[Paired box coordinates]
━━━━━━━━━━━━━━━━━━━━
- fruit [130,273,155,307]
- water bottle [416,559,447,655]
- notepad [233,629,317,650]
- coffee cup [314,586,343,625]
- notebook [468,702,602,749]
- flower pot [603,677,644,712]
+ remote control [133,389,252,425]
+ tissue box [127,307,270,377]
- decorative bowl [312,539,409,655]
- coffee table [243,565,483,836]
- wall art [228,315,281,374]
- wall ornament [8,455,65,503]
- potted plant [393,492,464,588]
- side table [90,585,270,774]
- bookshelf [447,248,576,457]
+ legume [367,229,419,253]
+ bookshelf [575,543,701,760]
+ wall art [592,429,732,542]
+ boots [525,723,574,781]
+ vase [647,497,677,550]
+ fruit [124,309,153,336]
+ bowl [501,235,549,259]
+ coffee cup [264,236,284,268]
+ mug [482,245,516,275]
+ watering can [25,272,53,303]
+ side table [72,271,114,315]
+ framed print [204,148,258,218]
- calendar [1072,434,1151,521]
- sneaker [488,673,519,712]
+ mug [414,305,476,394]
━━━━━━━━━━━━━━━━━━━━
Exercise aim. An exact retyping of every line in the records is needed.

Solution to this exercise.
- fruit [130,273,155,307]
- water bottle [416,559,447,655]
- notepad [233,629,317,650]
- coffee cup [314,586,343,625]
- notebook [468,702,602,749]
- flower pot [603,677,644,712]
+ remote control [133,389,252,425]
+ tissue box [127,307,270,377]
- decorative bowl [312,539,409,655]
- coffee table [243,565,483,836]
- wall art [228,315,281,374]
- wall ornament [8,455,65,503]
- potted plant [393,492,464,588]
- side table [90,585,270,774]
- bookshelf [447,248,576,457]
+ legume [367,229,419,253]
+ bookshelf [575,543,701,760]
+ wall art [592,429,732,542]
+ boots [525,723,574,781]
+ vase [647,497,677,550]
+ fruit [124,309,153,336]
+ bowl [501,235,549,259]
+ coffee cup [264,236,284,268]
+ mug [482,245,516,275]
+ watering can [25,272,53,303]
+ side table [72,271,114,315]
+ framed print [204,148,258,218]
- calendar [1072,434,1151,521]
- sneaker [488,673,519,712]
+ mug [414,305,476,394]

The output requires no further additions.